TRY IT: Rewrite the material below with "out-of-network" replaced by "non-network" and everything else left as it is. Omit the pictures.

PROVIDED RECORDS:
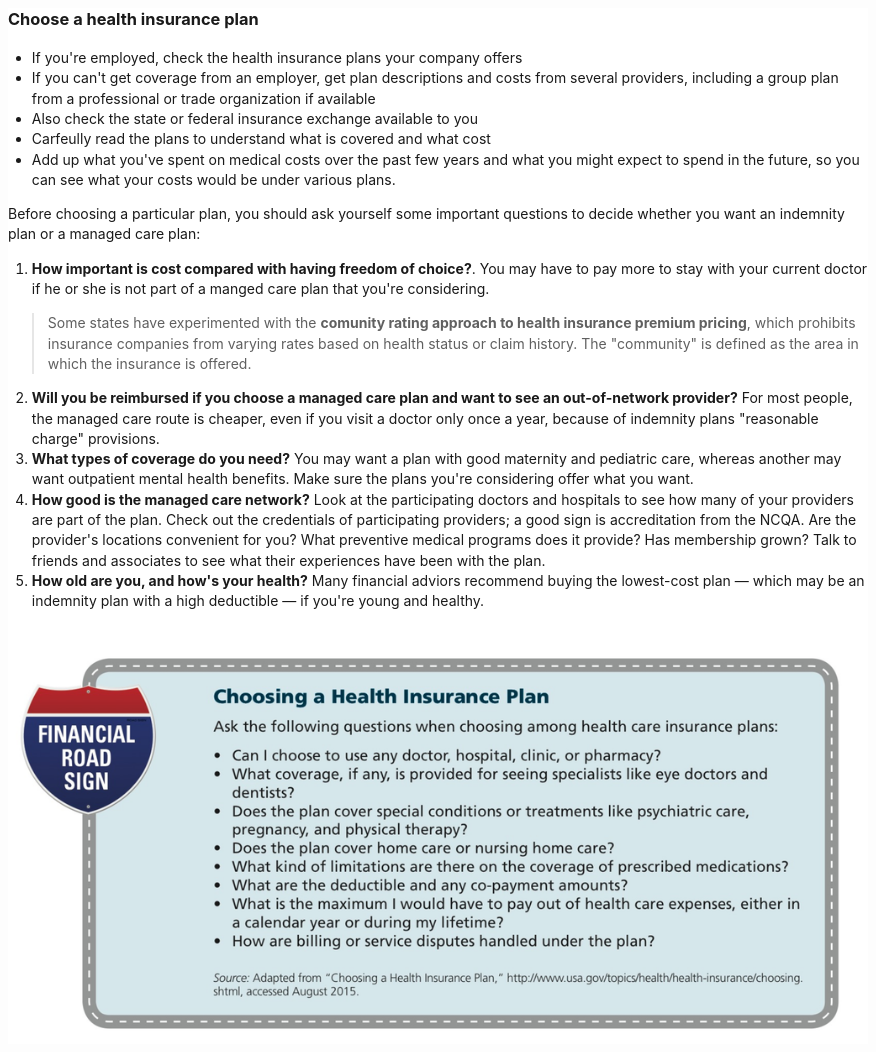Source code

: 

### Choose a health insurance plan


- If you're employed, check the health insurance plans your company offers
- If you can't get coverage from an employer, get plan descriptions and costs from several providers, including a group plan from a professional or trade organization if available
- Also check the state or federal insurance exchange available to you
- Carfeully read the plans to understand what is covered and what cost
- Add up what you've spent on medical costs over the past few years and what you might expect to spend in the future, so you can see what your costs would be under various plans.

Before choosing a particular plan, you should ask yourself some important questions to decide whether you want an indemnity plan or a managed care plan:

1. **How important is cost compared with having freedom of choice?**. You may have to pay more to stay with your current doctor if he or she is not part of a manged care plan that you're considering. 

> Some states have experimented with the **comunity rating approach to health insurance premium pricing**, which prohibits insurance companies from varying rates based on health status or claim history. The "community" is defined as the area in which the insurance is offered.

2. **Will you be reimbursed if you choose a managed care plan and want to see an out-of-network provider?** For most people, the managed care route is cheaper, even if you visit a doctor only once a year, because of indemnity plans "reasonable charge" provisions.
3. **What types of coverage do you need?** You may want a plan with good maternity and pediatric care, whereas another may want outpatient mental health benefits. Make sure the plans you're considering offer what you want.
4. **How good is the managed care network?** Look at the participating doctors and hospitals to see how many of your providers are part of the plan. Check out the credentials of participating providers; a good sign is accreditation from the NCQA. Are the provider's locations convenient for you? What preventive medical programs does it provide? Has membership grown? Talk to friends and associates to see what their experiences have been with the plan.
5. **How old are you, and how's your health?** Many financial adviors recommend buying the lowest-cost plan &mdash; which may be an indemnity plan with a high deductible &mdash; if you're young and healthy.


![Choosing a health insurance plan](img/choosing_health_insurance.png)
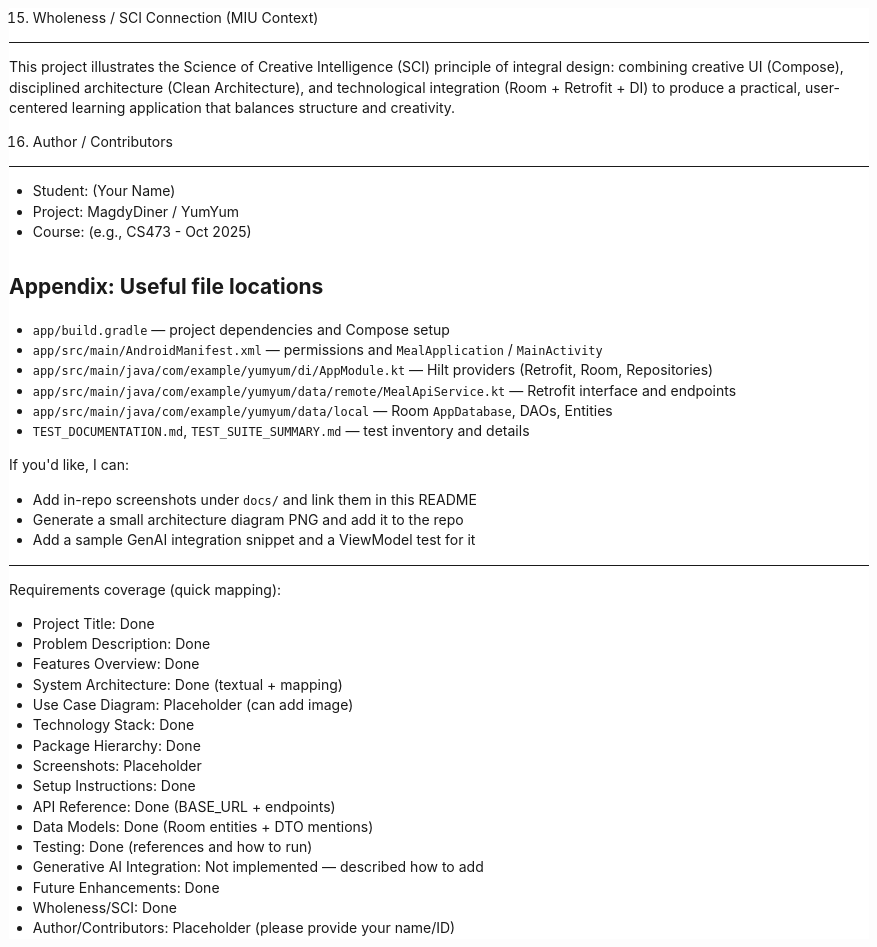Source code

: 15. Wholeness / SCI Connection (MIU Context)
-------------------------------------------
This project illustrates the Science of Creative Intelligence (SCI) principle of integral design: combining creative UI (Compose), disciplined architecture (Clean Architecture), and technological integration (Room + Retrofit + DI) to produce a practical, user-centered learning application that balances structure and creativity.

16. Author / Contributors
-------------------------
- Student: (Your Name)
- Project: MagdyDiner / YumYum
- Course: (e.g., CS473 - Oct 2025)

Appendix: Useful file locations
-------------------------------
- `app/build.gradle` — project dependencies and Compose setup
- `app/src/main/AndroidManifest.xml` — permissions and `MealApplication` / `MainActivity`
- `app/src/main/java/com/example/yumyum/di/AppModule.kt` — Hilt providers (Retrofit, Room, Repositories)
- `app/src/main/java/com/example/yumyum/data/remote/MealApiService.kt` — Retrofit interface and endpoints
- `app/src/main/java/com/example/yumyum/data/local` — Room `AppDatabase`, DAOs, Entities
- `TEST_DOCUMENTATION.md`, `TEST_SUITE_SUMMARY.md` — test inventory and details

If you'd like, I can:
- Add in-repo screenshots under `docs/` and link them in this README
- Generate a small architecture diagram PNG and add it to the repo
- Add a sample GenAI integration snippet and a ViewModel test for it

---

Requirements coverage (quick mapping):
- Project Title: Done
- Problem Description: Done
- Features Overview: Done
- System Architecture: Done (textual + mapping)
- Use Case Diagram: Placeholder (can add image)
- Technology Stack: Done
- Package Hierarchy: Done
- Screenshots: Placeholder
- Setup Instructions: Done
- API Reference: Done (BASE_URL + endpoints)
- Data Models: Done (Room entities + DTO mentions)
- Testing: Done (references and how to run)
- Generative AI Integration: Not implemented — described how to add
- Future Enhancements: Done
- Wholeness/SCI: Done
- Author/Contributors: Placeholder (please provide your name/ID)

TASK RESPONSE:
Source code

: 

### Choose a health insurance plan


- If you're employed, check the health insurance plans your company offers
- If you can't get coverage from an employer, get plan descriptions and costs from several providers, including a group plan from a professional or trade organization if available
- Also check the state or federal insurance exchange available to you
- Carfeully read the plans to understand what is covered and what cost
- Add up what you've spent on medical costs over the past few years and what you might expect to spend in the future, so you can see what your costs would be under various plans.

Before choosing a particular plan, you should ask yourself some important questions to decide whether you want an indemnity plan or a managed care plan:

1. **How important is cost compared with having freedom of choice?**. You may have to pay more to stay with your current doctor if he or she is not part of a manged care plan that you're considering. 

> Some states have experimented with the **comunity rating approach to health insurance premium pricing**, which prohibits insurance companies from varying rates based on health status or claim history. The "community" is defined as the area in which the insurance is offered.

2. **Will you be reimbursed if you choose a managed care plan and want to see an non-network provider?** For most people, the managed care route is cheaper, even if you visit a doctor only once a year, because of indemnity plans "reasonable charge" provisions.
3. **What types of coverage do you need?** You may want a plan with good maternity and pediatric care, whereas another may want outpatient mental health benefits. Make sure the plans you're considering offer what you want.
4. **How good is the managed care network?** Look at the participating doctors and hospitals to see how many of your providers are part of the plan. Check out the credentials of participating providers; a good sign is accreditation from the NCQA. Are the provider's locations convenient for you? What preventive medical programs does it provide? Has membership grown? Talk to friends and associates to see what their experiences have been with the plan.
5. **How old are you, and how's your health?** Many financial adviors recommend buying the lowest-cost plan &mdash; which may be an indemnity plan with a high deductible &mdash; if you're young and healthy.


![Choosing a health insurance plan](img/choosing_health_insurance.png)
Source code

: 15. Wholeness / SCI Connection (MIU Context)
-------------------------------------------
This project illustrates the Science of Creative Intelligence (SCI) principle of integral design: combining creative UI (Compose), disciplined architecture (Clean Architecture), and technological integration (Room + Retrofit + DI) to produce a practical, user-centered learning application that balances structure and creativity.

16. Author / Contributors
-------------------------
- Student: (Your Name)
- Project: MagdyDiner / YumYum
- Course: (e.g., CS473 - Oct 2025)

Appendix: Useful file locations
-------------------------------
- `app/build.gradle` — project dependencies and Compose setup
- `app/src/main/AndroidManifest.xml` — permissions and `MealApplication` / `MainActivity`
- `app/src/main/java/com/example/yumyum/di/AppModule.kt` — Hilt providers (Retrofit, Room, Repositories)
- `app/src/main/java/com/example/yumyum/data/remote/MealApiService.kt` — Retrofit interface and endpoints
- `app/src/main/java/com/example/yumyum/data/local` — Room `AppDatabase`, DAOs, Entities
- `TEST_DOCUMENTATION.md`, `TEST_SUITE_SUMMARY.md` — test inventory and details

If you'd like, I can:
- Add in-repo screenshots under `docs/` and link them in this README
- Generate a small architecture diagram PNG and add it to the repo
- Add a sample GenAI integration snippet and a ViewModel test for it

---

Requirements coverage (quick mapping):
- Project Title: Done
- Problem Description: Done
- Features Overview: Done
- System Architecture: Done (textual + mapping)
- Use Case Diagram: Placeholder (can add image)
- Technology Stack: Done
- Package Hierarchy: Done
- Screenshots: Placeholder
- Setup Instructions: Done
- API Reference: Done (BASE_URL + endpoints)
- Data Models: Done (Room entities + DTO mentions)
- Testing: Done (references and how to run)
- Generative AI Integration: Not implemented — described how to add
- Future Enhancements: Done
- Wholeness/SCI: Done
- Author/Contributors: Placeholder (please provide your name/ID)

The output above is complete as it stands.